■ **WORK ORDER**:
Extract every record, exactly as written, and ignore the pictures.
:::::
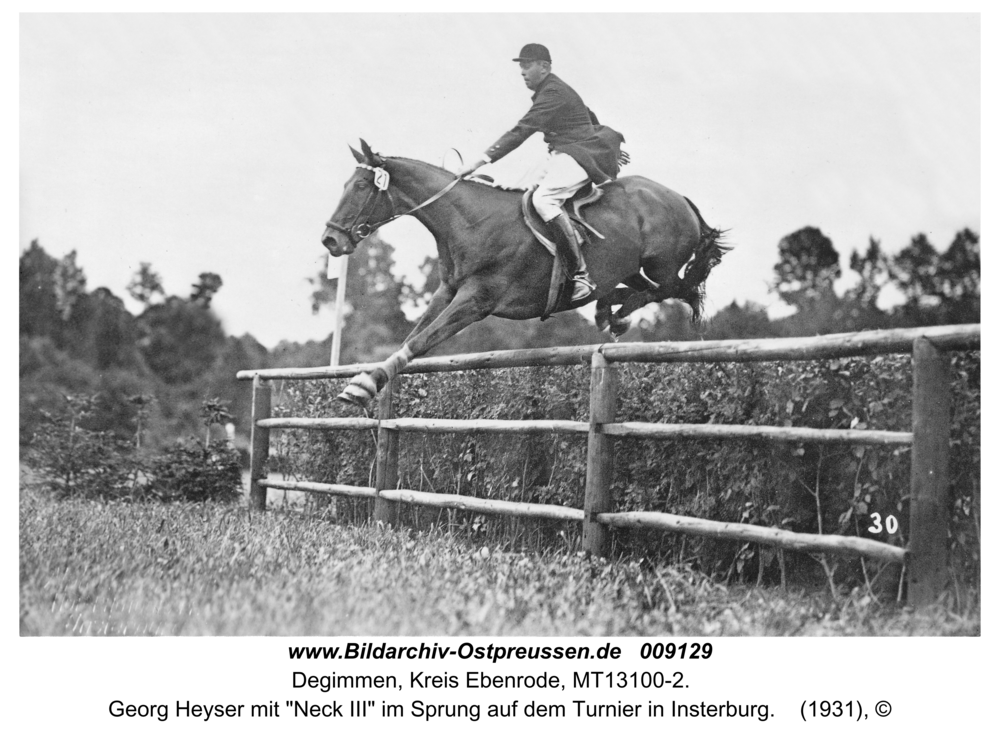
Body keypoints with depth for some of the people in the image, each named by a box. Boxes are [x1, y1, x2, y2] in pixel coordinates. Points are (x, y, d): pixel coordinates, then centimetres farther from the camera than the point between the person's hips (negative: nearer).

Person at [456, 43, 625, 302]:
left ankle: (581, 275, -36)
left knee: (543, 198, -30)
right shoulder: (551, 90, 17)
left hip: (579, 157, -11)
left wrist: (482, 160, -29)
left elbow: (520, 132, -24)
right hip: (564, 156, 11)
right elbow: (589, 117, 31)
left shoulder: (553, 93, -16)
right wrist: (607, 147, 44)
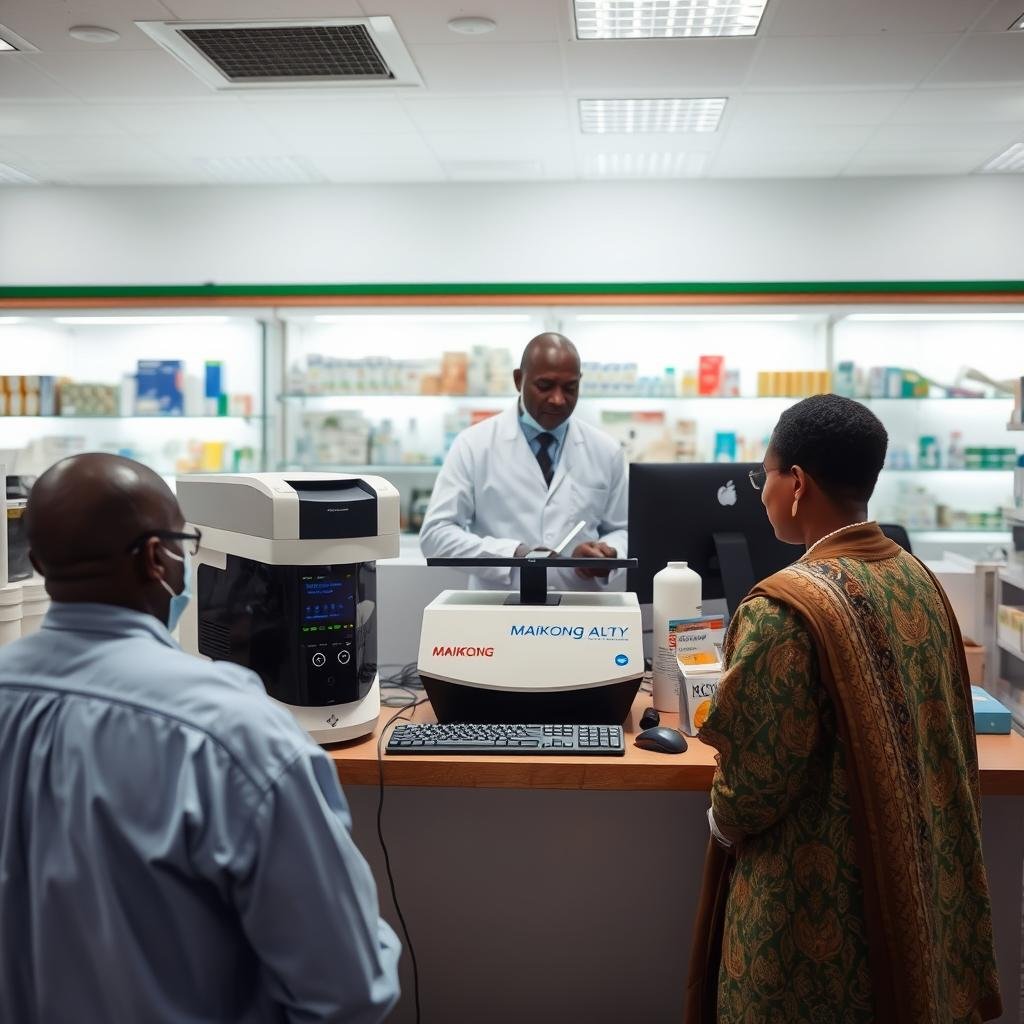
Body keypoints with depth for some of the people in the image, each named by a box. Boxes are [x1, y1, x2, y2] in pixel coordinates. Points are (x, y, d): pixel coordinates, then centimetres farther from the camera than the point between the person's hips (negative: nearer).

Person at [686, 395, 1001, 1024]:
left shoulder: (787, 607, -25)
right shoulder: (919, 578, -2)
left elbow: (752, 788, -20)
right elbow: (940, 742, 7)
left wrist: (725, 822, 0)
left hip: (818, 896, -6)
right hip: (918, 876, 7)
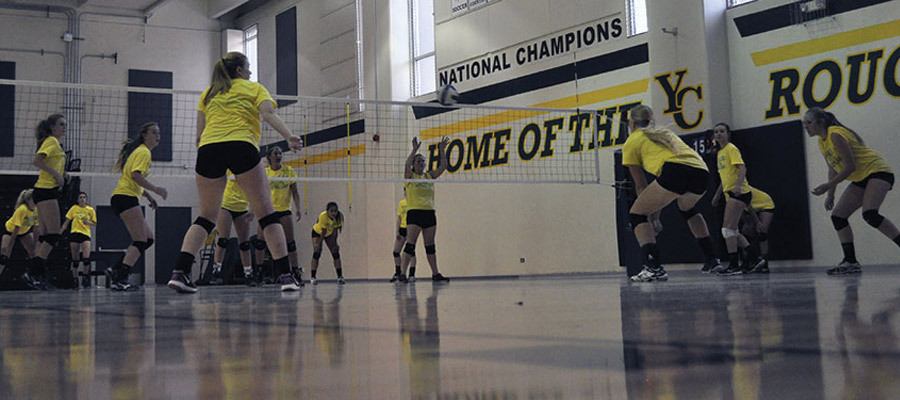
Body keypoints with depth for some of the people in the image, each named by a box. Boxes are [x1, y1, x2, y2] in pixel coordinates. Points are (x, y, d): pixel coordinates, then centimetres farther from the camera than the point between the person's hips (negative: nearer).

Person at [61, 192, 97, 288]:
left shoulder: (90, 210, 7)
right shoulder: (74, 208, 6)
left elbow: (94, 223, 12)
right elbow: (66, 222, 9)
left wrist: (89, 222, -9)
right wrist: (60, 232, 1)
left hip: (86, 234, 0)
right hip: (75, 233, 0)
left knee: (86, 257, -16)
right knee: (75, 259, 2)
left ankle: (85, 277, 2)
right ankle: (75, 280, 11)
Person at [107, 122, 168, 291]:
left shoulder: (140, 151, 23)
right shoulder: (144, 152, -8)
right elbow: (136, 175, -23)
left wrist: (147, 195, 21)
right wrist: (156, 189, -22)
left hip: (123, 197, 10)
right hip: (126, 198, -10)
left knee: (148, 238, 9)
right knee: (141, 241, -14)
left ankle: (116, 270, 4)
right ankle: (119, 279, -23)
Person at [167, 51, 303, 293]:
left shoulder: (208, 93, 29)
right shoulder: (254, 88, 19)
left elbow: (199, 134, 23)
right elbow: (269, 114, -1)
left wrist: (204, 161, 31)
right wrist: (289, 137, -12)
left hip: (208, 148, 3)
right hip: (241, 146, -3)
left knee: (206, 216, 13)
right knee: (266, 212, 1)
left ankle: (179, 272, -2)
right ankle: (286, 275, -5)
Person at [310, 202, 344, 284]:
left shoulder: (340, 216, -27)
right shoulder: (323, 216, -38)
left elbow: (335, 231, -19)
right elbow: (324, 232, -31)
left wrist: (334, 244, -21)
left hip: (330, 233, 4)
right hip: (317, 232, -4)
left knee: (335, 253, -6)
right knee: (317, 252, -17)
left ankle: (340, 277, -2)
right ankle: (312, 277, -17)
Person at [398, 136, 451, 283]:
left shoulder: (429, 176, 14)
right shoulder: (410, 176, 0)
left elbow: (443, 166, 10)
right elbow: (407, 165, -19)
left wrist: (442, 150, 2)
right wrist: (415, 149, -23)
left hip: (429, 213, 5)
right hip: (415, 213, -5)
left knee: (430, 246, 11)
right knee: (410, 244, -12)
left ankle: (435, 274, 15)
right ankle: (402, 273, -13)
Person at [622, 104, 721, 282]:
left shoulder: (632, 142, 17)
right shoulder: (664, 132, 36)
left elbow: (641, 185, 19)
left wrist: (650, 214, 28)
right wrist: (655, 213, 36)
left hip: (677, 171, -7)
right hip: (702, 170, 7)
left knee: (636, 214, 6)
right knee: (688, 209, 37)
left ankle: (654, 267, -13)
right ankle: (712, 261, 37)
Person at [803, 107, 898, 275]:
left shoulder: (836, 135, -19)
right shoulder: (822, 142, 10)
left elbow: (850, 166, -22)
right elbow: (833, 169, 17)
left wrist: (827, 186, -24)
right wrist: (830, 195, 9)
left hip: (877, 171, -10)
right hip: (861, 179, 10)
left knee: (870, 214, -30)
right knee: (837, 216, 1)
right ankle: (850, 262, 4)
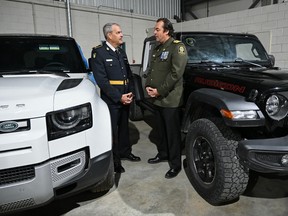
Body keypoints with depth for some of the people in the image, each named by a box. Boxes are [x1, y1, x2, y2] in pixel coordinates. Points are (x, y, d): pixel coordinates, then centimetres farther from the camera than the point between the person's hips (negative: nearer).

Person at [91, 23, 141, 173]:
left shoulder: (121, 52, 14)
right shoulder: (98, 53, -10)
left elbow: (129, 75, 15)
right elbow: (101, 80, -17)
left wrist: (129, 93, -1)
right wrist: (119, 97, -19)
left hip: (125, 99, 7)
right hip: (111, 101, -7)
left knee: (124, 127, 19)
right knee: (112, 131, 5)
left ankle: (125, 152, 37)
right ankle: (114, 160, 19)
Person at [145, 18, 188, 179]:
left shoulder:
:::::
■ **TASK RESULT**:
Body keypoints with depth for some of the people in the image, each named by a box. Boxes are [x1, y1, x2, y2] in pixel coordinates. Points are (x, y, d): pixel coordinates, then centimetres farther from the camera than the point between the person's hips (negative: nearer).

Person at [456, 43, 625, 302]:
left ankle: (581, 275, -36)
left knee: (543, 198, -30)
right shoulder: (551, 90, 17)
left hip: (579, 157, -11)
left wrist: (482, 160, -29)
left elbow: (520, 132, -24)
right hip: (564, 156, 11)
right elbow: (589, 117, 31)
left shoulder: (553, 93, -16)
right wrist: (607, 147, 44)
Body keypoints with depth for some of the people in the image, each named by a box. Boxes are [x1, y1, x2, y2] in pixel coordinates. Points are (x, y, d): pixel coordinates, then centimetres farther from the camera than the point between the person's hips (negative: nearer).

Person at [686, 395, 1001, 1024]:
left shoulder: (787, 607, -25)
right shoulder: (919, 578, -2)
left elbow: (752, 788, -20)
right elbow: (940, 742, 7)
left wrist: (725, 822, 0)
left hip: (818, 896, -6)
right hip: (918, 876, 7)
Body keypoints with depth for some of the people in the image, each named by a box. Boxes are [x1, y1, x2, y2] in pixel coordinates. Points are (x, y, d): pixel coordinates, then centimetres farther from the camera than the point between the person's hips (negative: nearer).

Person at [61, 192, 97, 288]:
left shoulder: (90, 210, 7)
right shoulder: (74, 208, 6)
left elbow: (94, 223, 12)
right elbow: (66, 222, 9)
left wrist: (89, 222, -9)
right wrist: (60, 232, 1)
left hip: (86, 234, 0)
right hip: (75, 233, 0)
left knee: (86, 257, -16)
right knee: (75, 259, 2)
left ankle: (85, 277, 2)
right ankle: (75, 280, 11)
Person at [107, 122, 168, 291]:
left shoulder: (140, 151, 23)
right shoulder: (144, 152, -8)
right elbow: (136, 175, -23)
left wrist: (147, 195, 21)
right wrist: (156, 189, -22)
left hip: (123, 197, 10)
right hip: (126, 198, -10)
left knee: (148, 238, 9)
right knee: (141, 241, -14)
left ankle: (116, 270, 4)
right ankle: (119, 279, -23)
Person at [167, 51, 303, 293]:
left shoulder: (208, 93, 29)
right shoulder: (254, 88, 19)
left elbow: (199, 134, 23)
right elbow: (269, 114, -1)
left wrist: (204, 161, 31)
right wrist: (289, 137, -12)
left hip: (208, 148, 3)
right hip: (241, 146, -3)
left knee: (206, 216, 13)
right knee: (266, 212, 1)
left ankle: (179, 272, -2)
right ankle: (286, 275, -5)
Person at [310, 202, 344, 284]:
left shoulder: (340, 216, -27)
right shoulder: (323, 216, -38)
left elbow: (335, 231, -19)
right elbow: (324, 232, -31)
left wrist: (334, 244, -21)
left hip: (330, 233, 4)
right hip: (317, 232, -4)
left knee: (335, 253, -6)
right knee: (317, 252, -17)
left ankle: (340, 277, -2)
right ankle: (312, 277, -17)
Person at [398, 136, 451, 283]:
left shoulder: (429, 176, 14)
right shoulder: (410, 176, 0)
left elbow: (443, 166, 10)
right elbow: (407, 165, -19)
left wrist: (442, 150, 2)
right wrist: (415, 149, -23)
left hip: (429, 213, 5)
right hip: (415, 213, -5)
left knee: (430, 246, 11)
right knee: (410, 244, -12)
left ankle: (435, 274, 15)
right ankle: (402, 273, -13)
Person at [622, 104, 721, 282]:
left shoulder: (632, 142, 17)
right shoulder: (664, 132, 36)
left elbow: (641, 185, 19)
left wrist: (650, 214, 28)
right wrist: (655, 213, 36)
left hip: (677, 171, -7)
right hip: (702, 170, 7)
left knee: (636, 214, 6)
right knee: (688, 209, 37)
left ankle: (654, 267, -13)
right ankle: (712, 261, 37)
Person at [803, 107, 898, 275]:
left shoulder: (836, 135, -19)
right shoulder: (822, 142, 10)
left elbow: (850, 166, -22)
right elbow: (833, 169, 17)
left wrist: (827, 186, -24)
right wrist: (830, 195, 9)
left hip: (877, 171, -10)
right hip: (861, 179, 10)
left knee: (870, 214, -30)
right knee: (837, 216, 1)
right ankle: (850, 262, 4)
Body keypoints with depth for some of the people in the image, each named by a box. Boxes are [x1, y1, x2, y2] in pixel coordinates. Points are (x, y, d): pixel coordinates, then centimetres farther from the camera than the point between the person's hips (negative: nearer).

Person at [91, 23, 141, 173]:
left shoulder: (121, 52, 14)
right shoulder: (98, 53, -10)
left elbow: (129, 75, 15)
right elbow: (101, 80, -17)
left wrist: (129, 93, -1)
right wrist: (119, 97, -19)
left hip: (125, 99, 7)
right hip: (111, 101, -7)
left knee: (124, 127, 19)
right knee: (112, 131, 5)
left ankle: (125, 152, 37)
right ankle: (114, 160, 19)
Person at [145, 18, 188, 179]:
left shoulder:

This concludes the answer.